Monday, March 31st was International Transgender Day of Visibility. A recent addition to the LGBT calendar, it is a counterpoint to the much more somber Transgender Day of Remembrance. When it popped up on one of my lists the other day, it got me to thinking about visibility, and its meaning for both gay and trans people. It reminded me of the superb memoir and analysis by Professor Kenji Yoshino, now at NYU Law School, called Covering: The Hidden Assault on Our Civil Rights. Professor Yoshino's theme deals with the damage "covering" does to people who are otherwise "out." The drive for assimilation in and of itself causes existential damage, and is a major problem under the surface of the successful campaign for ever greater gay equality in this country. The repeal of Don't Ask, Don't Tell, and the marriage equality victories, are victories of aggressive assimilation.

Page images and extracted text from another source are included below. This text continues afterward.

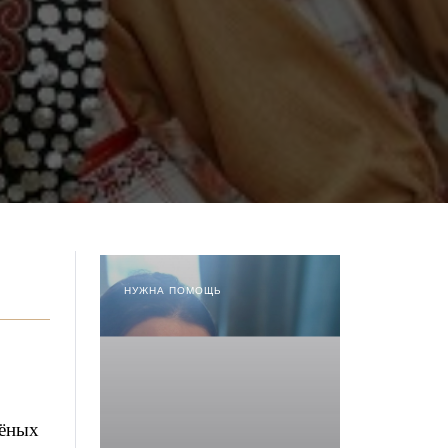
НУЖНА ПОМОЩЬ
щёных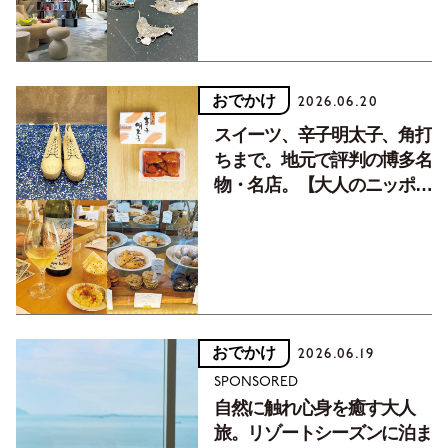
おでかけ
2026.06.20
スイーツ、辛子明太子、角打
ちまで。地元で評判の博多名
物・名店。【大人のニッポン
観光＿福岡編Vol.1】
おでかけ
2026.06.19
SPONSORED
自然に触れ心身を癒す大人
旅。リゾートシーズンに泊ま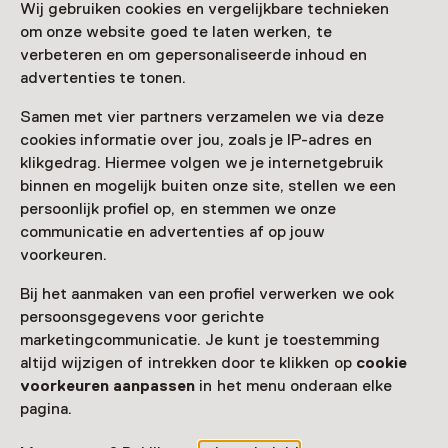
Leeuw
Wij gebruiken cookies en vergelijkbare technieken
om onze website goed te laten werken, te
T/m 9 januari 2027 van 10:00 tot 17:00
verbeteren en om gepersonaliseerde inhoud en
advertenties te tonen.
Samen met vier partners verzamelen we via deze
cookies informatie over jou, zoals je IP-adres en
Nog meer ontdekken
klikgedrag. Hiermee volgen we je internetgebruik
binnen en mogelijk buiten onze site, stellen we een
persoonlijk profiel op, en stemmen we onze
communicatie en advertenties af op jouw
voorkeuren.
Bij het aanmaken van een profiel verwerken we ook
persoonsgegevens voor gerichte
marketingcommunicatie. Je kunt je toestemming
altijd wijzigen of intrekken door te klikken op
cookie
voorkeuren aanpassen
in het menu onderaan elke
pagina.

As Professor Yoshino puts it:
"In the new generation, discrimination directs itself not against the entire group, but against the subset of the group that fails to assimilate to mainstream norms. This new form of discrimination targets minority cultures rather than minority persons. Outsiders are included, but only if we behave like insiders -- that is, only if we cover... This covering demand is the civil rights issue of our time. It hurts not only our most vulnerable citizens but our most valuable commitments. For if we believe a commitment against racism is about equal respect for all races, we are not fulfilling that commitment if we protect only racial minorities who conform to historically white norms."
For decades it's been the trans community which, almost by definition, has been the subset that has failed to assimilate to either mainstream straight or gay norms. Many of those who transitioned gender before the current decade of trans visibility intentionally disappeared from view, for safety's sake, and because it was what they wanted to do anyway. Once the danger began to slowly fade, more came out to their circles as trans, and began to build a life that wasn't specifically trans but which didn't involve any covering. Assimilation could be substantially accomplished, but needn't come at the cost of one's past or, on occasion, one's soul.
Creating a unified LGBT community became possible when covering began to fade, but it's been a very arduous climb. Trans persons have long been dependent on gay support, both social and financial. Trans persons have long been weakly represented, when not completely ignored, in the media. Trans persons, without a seat at the table, have long been at the whim of legislators unfamiliar with the community to obtain their rights. There is a long history of interaction between the trans and gay male communities, but RuPaul, a cis gay male reality media star, actor and singer, who thinks using terms like tranny and shemale is appropriate, and refuses to apologize, sets the wrong example and projects a profoundly harmful image of the trans community.
Being an ally requires acting with integrity, and respecting the community for which you claim to speak. First, do no harm, and if you have nothing positive to say, stay silent. Make the community for which you speak, not your media or political ratings, your priority.